• OPDRACHTEN
#1 Typ uit de tekst over het lezen van de GL het gedeelte over dat begint bij "Ieder van ons" en doorloopt tot en met "waarheden te begrijpen.".
#2 Som de drie manieren op waarop lezers volgens de tekst over het lezen van de GL het boek benaderen.
#3 Geef het vervolg van de tekst over het lezen van de GL, aansluitend op de laatste zin ervan.

Ieder van ons benadert de GL vanuit zijn eigen instelling en achtergrond: velen houden ervan haar in willekeurige volgorde te lezen en hun eigen intuïtie te volgen; anderen lezen haar graag van begin tot eind, voordat ze zich met bepaalde onderwerpen gaan bezighouden; en weer anderen voelen zich overweldigd door de omvang van het boek en hebben behoefte aan enige aanwijzingen vóór ze beginnen. Richtlijnen hebben echter twee kanten: ze kunnen helpen en ze kunnen hinderen, een student aanmoedigen of ontmoedigen. Ze moeten goed doordacht zijn en toch genoeg vrijheid laten, want als ze te logisch zijn opgesteld verlammen ze de intuïtie, het vermogen dat we het hardst nodig hebben om grootse abstracte waarheden te begrijpen.

• AANGELEVERDE GEGEVENS
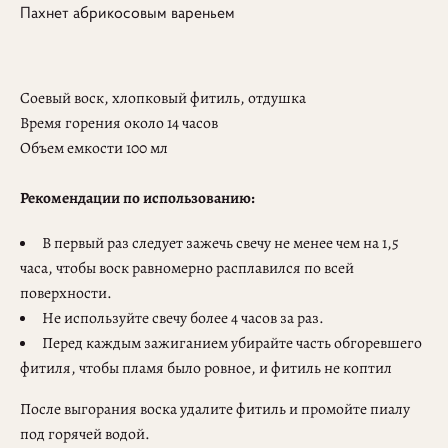
Пахнет абрикосовым вареньем
Соевый воск, хлопковый фитиль, отдушка
Время горения около 14 часов
Объем емкости 100 мл
Рекомендации по использованию:
В первый раз следует зажечь свечу не менее чем на 1,5
часа, чтобы воск равномерно расплавился по всей
поверхности.
Не используйте свечу более 4 часов за раз.
Перед каждым зажиганием убирайте часть обгоревшего
фитиля, чтобы пламя было ровное, и фитиль не коптил
После выгорания воска удалите фитиль и промойте пиалу
под горячей водой.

• ANTWOORDEN
#1
Ieder van ons benadert de GL vanuit zijn eigen instelling en achtergrond: velen houden ervan haar in willekeurige volgorde te lezen en hun eigen intuïtie te volgen; anderen lezen haar graag van begin tot eind, voordat ze zich met bepaalde onderwerpen gaan bezighouden; en weer anderen voelen zich overweldigd door de omvang van het boek en hebben behoefte aan enige aanwijzingen vóór ze beginnen. Richtlijnen hebben echter twee kanten: ze kunnen helpen en ze kunnen hinderen, een student aanmoedigen of ontmoedigen. Ze moeten goed doordacht zijn en toch genoeg vrijheid laten, want als ze te logisch zijn opgesteld verlammen ze de intuïtie, het vermogen dat we het hardst nodig hebben om grootse abstracte waarheden te begrijpen.

#2
- Velen lezen haar in willekeurige volgorde en volgen hun eigen intuïtie.
- Anderen lezen haar van begin tot eind voordat ze zich met bepaalde onderwerpen gaan bezighouden.
- Weer anderen voelen zich overweldigd door de omvang van het boek en hebben behoefte aan enige aanwijzingen vóór ze beginnen.

#3
‘Elke vorm, hoe ruw ook’, zei HPB tegen haar Londense groep, ‘draagt het verborgen beeld van zijn ‘schepper’ in zich. Zo draagt ook het werk van een schrijver, hoe duister het misschien ook is, het verborgen beeld van de kennis van de schrijver in zich.’ Bowen was diepbewogen door de gedachte dat de GL zelfs een grotere kennis bevat dan die van HPB – zoals het geval moet zijn als ‘veel ervan afkomstig is van mensen met een kennis die ontzaglijk veel groter is dan de hare’; en dat iedereen, zelfs hij, in de woorden van HPB ‘kennis kon vinden waarvan zij zich niet bewust is’. Dit is een stimulerende gedachte. Nu de GL honderd jaar beschikbaar is, beseffen we in toenemende mate de grootsheid ervan. In plaats dat ze in de loop van de tijd aan betekenis inboet, neemt haar dynamiek toe, wat de uitspraak van de mahatma onderstreept dat De geheime leer het ‘drieledige product’ was van haar leraren en haarzelf.
Voor wie zich tot de theosofie aangetrokken voelt en de GL wil bestuderen, zal Een introductie een waardevol hulpmiddel zijn. Voor wie haar al lange tijd bestudeert, kan ze nuttig zijn als een herhalingsles over het ontstaan en de evolutionaire bestemming van ons zonneheelal en zijn familie van planeten en van menselijke en andere levensgolven van monaden die onze aarde samenstellen en bewonen. Voor sommigen zal ze een trouwe metgezel worden, naast het bed, op reis, en op al die momenten waarop de kracht en schoonheid van de stanza’s hun eigen zegenrijke invloed overbrengen.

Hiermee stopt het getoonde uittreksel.